Google Home Or Amazon Alexa? The Great SMART Home Rivalry
Google Home has just launched in the UK, following the incredibly successful arrival of Amazon’s Echo last year.
The virtual AI-led assistant provides a glimpse into the future of how people will interact with their increasingly smart homes.
Like the Echo, Google Home’s aim is to aid people in their daily lives, whether that be answering questions in super-fast time or waking an individual up with their favourite song.
“Google must be desperate to avoid another Google Glass-style disaster, but luckily it could be onto a winner with Google Home,” says Perry Krug, principal architect at Couchbase EMEA.
“So far the connected home ideal has lacked an effective and attractive hub, allowing devices and services to cohesively talk to each other: by providing this, virtual assistants may become the most important brick in the connected home.”
“With developments in natural language voice recognition, AI and machine learning, and its near endless supply of internet search and mobile data, Google is in prime position to become this hub. However, it must be noted that Amazon arguably has superior data on what its users are doing in the physical world.”
Data will certainly be crucial in delivering the most personalised experience to users.
As smart devices become more ingrained into houses and the virtual assistant’s technology advances, this will extend from regulating heating to running the shower/bath at a predetermined time.
However, at the moment, like PCs and smartphones before, virtual assistants will be fairly ‘basic’ in their capacity.
At first, suggests Krug, “they will only be able to perform everyday tasks, such as asking for train times and controlling other smart devices. However, as these devices learn more about us and new applications are launched, they will be able to provide a much deeper and more valuable service.”
Krug suggests that if the Google Assistant, indeed any virtual assistant, is to succeed then people need to have the same attachment with it that they do to their phones.

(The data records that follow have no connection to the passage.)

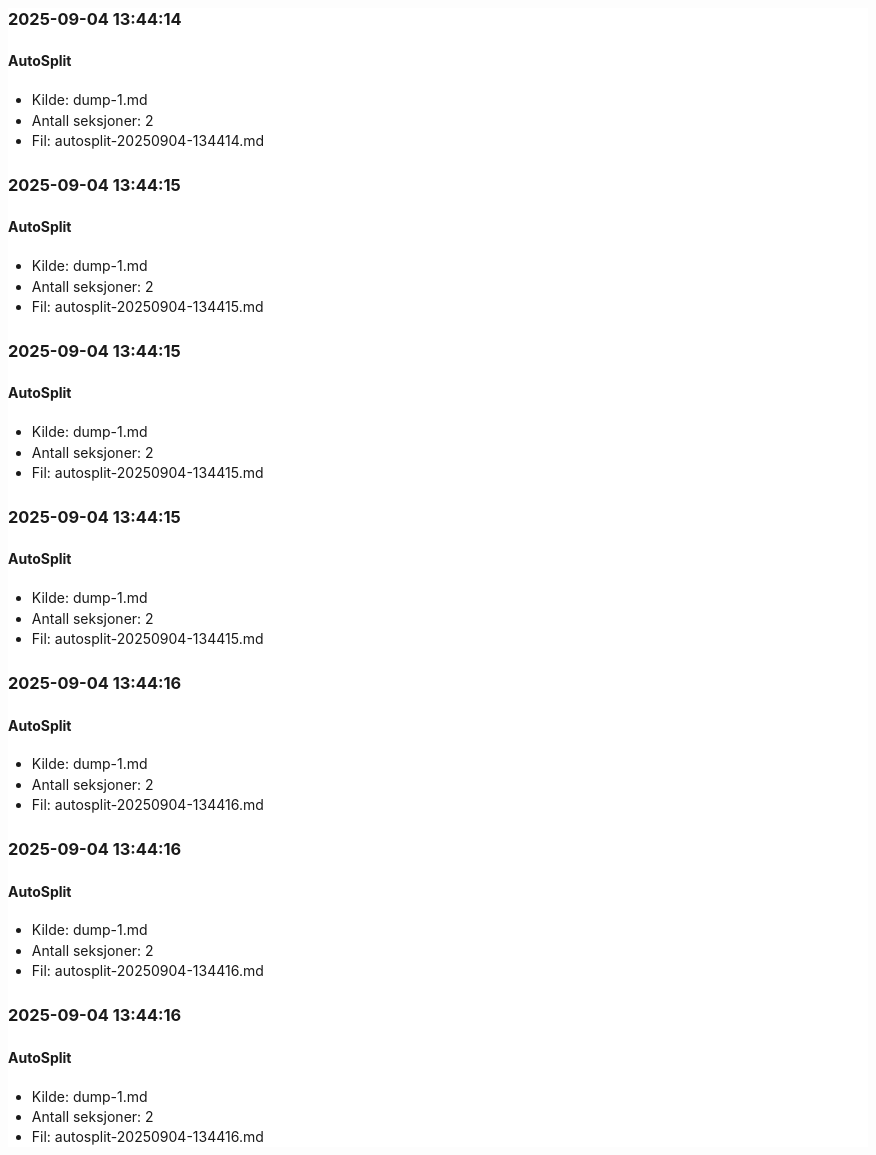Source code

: 
### 2025-09-04 13:44:14
#### AutoSplit
- Kilde: dump-1.md
- Antall seksjoner: 2
- Fil: autosplit-20250904-134414.md




### 2025-09-04 13:44:15
#### AutoSplit
- Kilde: dump-1.md
- Antall seksjoner: 2
- Fil: autosplit-20250904-134415.md




### 2025-09-04 13:44:15
#### AutoSplit
- Kilde: dump-1.md
- Antall seksjoner: 2
- Fil: autosplit-20250904-134415.md




### 2025-09-04 13:44:15
#### AutoSplit
- Kilde: dump-1.md
- Antall seksjoner: 2
- Fil: autosplit-20250904-134415.md




### 2025-09-04 13:44:16
#### AutoSplit
- Kilde: dump-1.md
- Antall seksjoner: 2
- Fil: autosplit-20250904-134416.md




### 2025-09-04 13:44:16
#### AutoSplit
- Kilde: dump-1.md
- Antall seksjoner: 2
- Fil: autosplit-20250904-134416.md




### 2025-09-04 13:44:16
#### AutoSplit
- Kilde: dump-1.md
- Antall seksjoner: 2
- Fil: autosplit-20250904-134416.md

To do this, Google Home needs “to provide a truly rich and varied user experience, which means becoming the control point for everything and every service used in the home.
This includes compatibility with smartphones, smart light bulbs, home security systems and even our bank accounts, as well as digital services like Spotify, Uber and Netflix.”
“We are only at the beginning of this evolution, but organisations of every description will be scrambling to create dedicated apps in the hope that virtual assistants do become the next big thing, and that they can ride that wave.”